Lying Cannot Eliminate Poverty, Mr. President

[An expanded and revised version of AHRC Statement
Children in Tawa block, Rewa, Madhya Pradesh

India’s battle against poverty has reached the phase of ‘elimination’ from ‘alleviation’ said President Pranab Mukherjee in his address to the nation. That was last evening, the eve of 68th Independence Day of the republic. It was encouraging to see him explain that the difference was not merely about ‘semantics’. “Alleviation is a process; elimination is a time-defined objective”, he elaborated.

How will his government go about that remains though, a mystery even if one does not doubt the intent. Did he not confess that there is no humiliation bigger than hunger a year ago, in his acceptance speech? And then, one does not remember his previous government taking any concrete step to end this humiliation that affects the poor. All it did was bringing the line, or the criteria that measure poverty, down and lower to exclude more and more poor people from the safety net of social welfare. Exactly in the same way as governments after governments have done in last six decades. Six decades ago, 60 percent of Indians were poor claims the statistics, only 30 percent remain poor it adds. Have they, is the question that begets no answers.

Or it does? “[N]early one-third of our population still lives below the poverty line” the president accepted in the same address.
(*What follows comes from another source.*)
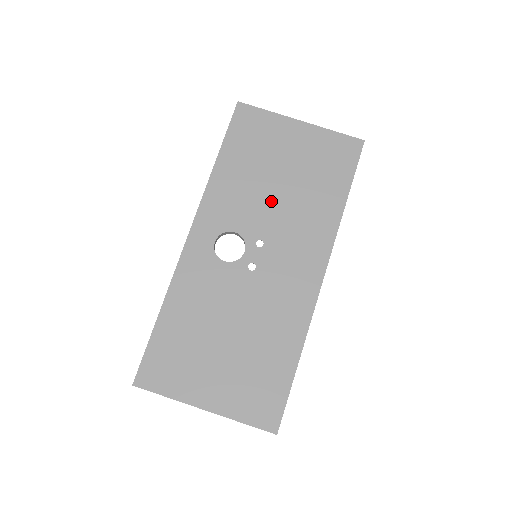
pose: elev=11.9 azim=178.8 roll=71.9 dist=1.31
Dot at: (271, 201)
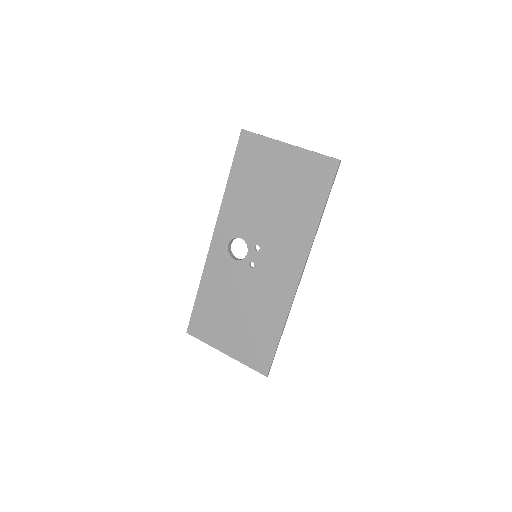
Dot at: (265, 215)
He seemed to be aware of the fact that ‘[p]overty has a face, which becomes unbearable when it scars the visage of a child’. He knows that the poor cannot wait for ‘yet another generation’ to get the very basic amenities- ‘food, shelter, education and employment’. “The benefits from economic development must percolate down to the poorest of the poor”, he rightly added.

How will his government achieve this percolation, trickling in the previous government’s parlance, is what he chose not to elaborate upon. Neither did he touch base with the fact that poverty does not exist in vacuum. There is an economic rationale that benefits more from sustenance of poverty than its eradication. Ironically, that economic rationale lives in the interconnected structures that produce, shape and define the public institutions without which there can be no rule of law. It may sound strange at first, but then the criminal justice system is the isle on which the whole system revolves.
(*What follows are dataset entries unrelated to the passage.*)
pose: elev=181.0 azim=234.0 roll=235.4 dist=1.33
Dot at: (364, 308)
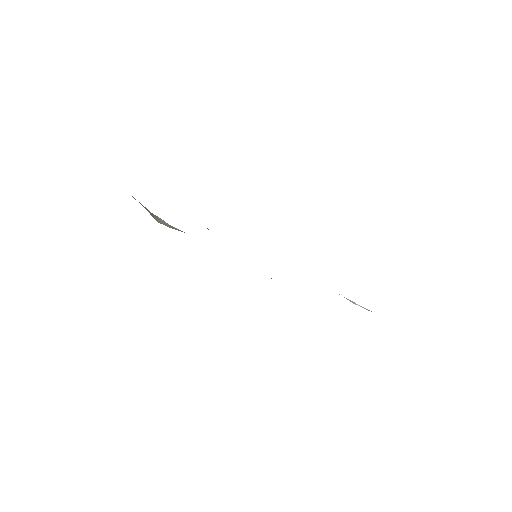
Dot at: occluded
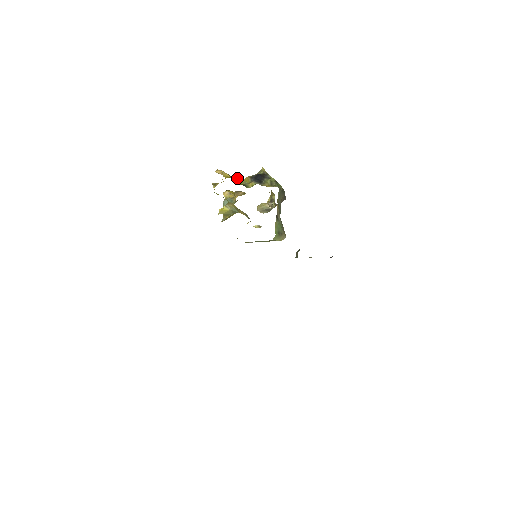
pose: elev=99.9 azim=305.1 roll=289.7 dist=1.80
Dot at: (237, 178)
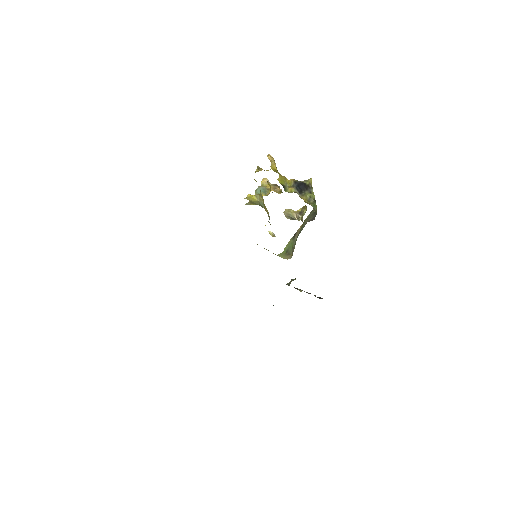
Dot at: (282, 176)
Take the status of thousands of social welfare schemes launched by the states and central governments to alleviate property? Why poverty remains so high despite them? Huge leakages from them in various forms of corruption come readily to mind. Why does corruption continue despite being illegal? Why do the poor not fight against it despite knowing that it is their money and resources that is getting stolen? 

The answer is simple again. They do not because they know that the criminal justice system is not only corrupt itself but is also skewed heavily in favour of the vested interests. The police, the first point of contact between the aggrieved citizenry and the state, scare them and it does that intentionally. Even if they dare to take that risk, the prosecution- as underfunded, inefficient, incompetent and overburdened as the police- fails them yet again. At the end of the chain comes the dreaded legal system masquerading as courts of law. Something as simple as a case of local level fudging of funds earmarked for the poor can drag for decades with the usurpers having the best of the lawyers and the victims nothing.

The poor, understandably, neither have time nor means for fighting these battles of redress; the battles that come with real threat of physical violence. They know that the police, again, will be bought over by the usurpers and add, in the process, one more battle to take care of.

This is this rottenness in the criminal justice system, Mr. President, that has rendered any attempts of even alleviating poverty, forget eliminating it, largely meaningless. Your government must address the issue of putting an effective, efficient and accessible system of grievance redressal in place. The money and resources earmarked for the poor will keep getting siphoned off till it does.

Poverty, too, will remain staggeringly high despite all attempts of binging poverty line down. You must be aware that as of now, the Planning Commission’s official statistics considers those earning more than Rs 32 in villages and Rs 47 in cities not poor. Even subsistence wages under Mahatma Gandhi Rural Employment Guarantee being much higher than that must tell how ridiculous that claim is. So will remain the claims of eliminating poverty with your address to the nation not mentioning criminal justice system even in the passing.